The
Mummy
Tomb of the Dragon Emperor
Why?
Will anyone be willing to show up to the theater dressed like Brendan
Fraser? Do the fans have big Mummy conventions
where they demand the
producers give them another adventure? When the answers are
“No” and “Hell, No”,
it’s time to move on.
Luke Ford stars as Alex O’Connell – the son of
famous adventurers Rick (Brendan Fraser) and Evelyn (Maria Bello
replacing a non-interested Rachel Weisz), who secretly is seeking the
tomb of the Dragon Emperor in China (and, if I was snarky, I might say
something like Ford is the inevitable future star of the straight to
DVD release The Mummy 4, but I digress). Rick and
Evelyn are seeking
the excitement and adventure that was once part of their lives, so they
jump at the chance to return an ancient artifact to Shanghai, but they
soon run into Alex, who is about to unveil his discovery of the Dragon
Emperor’s Tomb.
Of course, finding the tomb unknowingly will bring the evil dictator
back to life, and Rick, Evelyn, Alex and a whole host of characters
need to stop the Dragon Emperor (Jet Li) from taking over the world.
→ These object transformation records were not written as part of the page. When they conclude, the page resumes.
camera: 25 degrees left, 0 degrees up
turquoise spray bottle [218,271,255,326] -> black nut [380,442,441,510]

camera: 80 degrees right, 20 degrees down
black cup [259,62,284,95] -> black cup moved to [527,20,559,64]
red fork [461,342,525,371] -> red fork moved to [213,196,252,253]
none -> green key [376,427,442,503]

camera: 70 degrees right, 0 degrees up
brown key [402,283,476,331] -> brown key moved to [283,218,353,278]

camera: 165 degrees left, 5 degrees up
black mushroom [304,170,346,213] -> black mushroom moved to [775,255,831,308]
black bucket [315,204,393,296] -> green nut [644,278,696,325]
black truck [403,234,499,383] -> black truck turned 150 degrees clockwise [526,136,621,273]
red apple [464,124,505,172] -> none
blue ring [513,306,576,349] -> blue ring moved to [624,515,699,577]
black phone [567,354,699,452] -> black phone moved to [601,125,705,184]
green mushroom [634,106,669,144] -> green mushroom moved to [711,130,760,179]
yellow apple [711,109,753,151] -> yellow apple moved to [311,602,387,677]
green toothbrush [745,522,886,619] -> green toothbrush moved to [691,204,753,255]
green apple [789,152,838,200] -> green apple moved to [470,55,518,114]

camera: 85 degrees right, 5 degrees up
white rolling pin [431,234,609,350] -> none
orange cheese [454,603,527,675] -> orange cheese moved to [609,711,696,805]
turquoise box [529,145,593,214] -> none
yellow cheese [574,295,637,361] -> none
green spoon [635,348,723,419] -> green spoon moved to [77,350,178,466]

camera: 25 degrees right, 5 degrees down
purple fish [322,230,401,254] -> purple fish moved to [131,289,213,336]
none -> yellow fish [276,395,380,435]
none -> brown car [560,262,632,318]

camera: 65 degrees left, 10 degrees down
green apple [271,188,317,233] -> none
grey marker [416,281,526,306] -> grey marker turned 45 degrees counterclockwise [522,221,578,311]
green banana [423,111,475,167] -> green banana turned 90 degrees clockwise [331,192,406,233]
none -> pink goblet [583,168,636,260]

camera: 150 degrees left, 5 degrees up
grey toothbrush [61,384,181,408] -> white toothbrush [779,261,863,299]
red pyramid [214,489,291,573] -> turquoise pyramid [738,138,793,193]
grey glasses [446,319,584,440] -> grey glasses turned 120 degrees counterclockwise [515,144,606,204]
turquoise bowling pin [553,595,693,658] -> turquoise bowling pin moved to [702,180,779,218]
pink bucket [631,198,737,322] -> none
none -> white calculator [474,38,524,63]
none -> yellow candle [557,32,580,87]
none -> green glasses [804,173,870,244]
Will they be able to defeat the ancient, evil martial arts master?
Does anyone care?
The Mummy: Tomb of the Dragon Emperor
feels kind of like a bunch of movie ideas were tossed in a blender and
this is the result. You can almost hear the producers and studio execs
talking it through in some sort of pitch meeting held in a smoky
backroom where they count their money and pray to some sort of evil
force that makes Katie Holmes a movie star.
“People like martial arts stuff, so let’s throw it
in."
"People like wisecracking dialogue, so let’s throw it in."
"People like hot looking young people (especially babes!), so
let’s throw it in.”
Not much is thrown in because
it was a good idea or made the story better, which is painfully
obvious.
Speaking of story, we don’t get much of one, and what we do
get is quite contrived, even when the creators try to make it campy.
The audience is greeted with an opening monologue and sequence of
events that runs much too long and could have been sprinkled in
throughout the movie to help us understand the villain in short bursts
instead of piling it all on in the beginning, only to have us forget
most of this stuff by the time it matters (in those few moments that do
matter).
Sadly, director Rob Cohen and writers Alfred Gough and Miles Millar
treat the movie as if it is the next Star Wars or Star
Trek with all
sorts of inside jokes and allusions to the previous movies, as if we
remember or care. I just don’t think anyone is enough of a
hardcore fan to be all that excited or tickled by these moments. They
are just easy laughs.
The acting ensemble is game, but they can’t save the movie.
Fraser is forced to be a goofball one-liner machine and has a role
stranded in some weird zone between campy and Schwarzenegger-type
action hero. Bello jumps in feet first to fill the shoes of Rachel
Weisz, and gives it the old college try by adopting a British accent
and some motherly concern for her beefy on-screen kid who is too old to be her or Fraser's kid. Even legends Li
and Michelle Yeoh deliver their dialogue with a straight face, even
though it feels like a bad parody of some sort of Kung Fu epic.
The Mummy: Tomb of the Dragon Emperor
is a bunch of action, but not much else.
The Mummy: Tomb of the Dragon
Emperor rated PG-13 for adventure action and violence.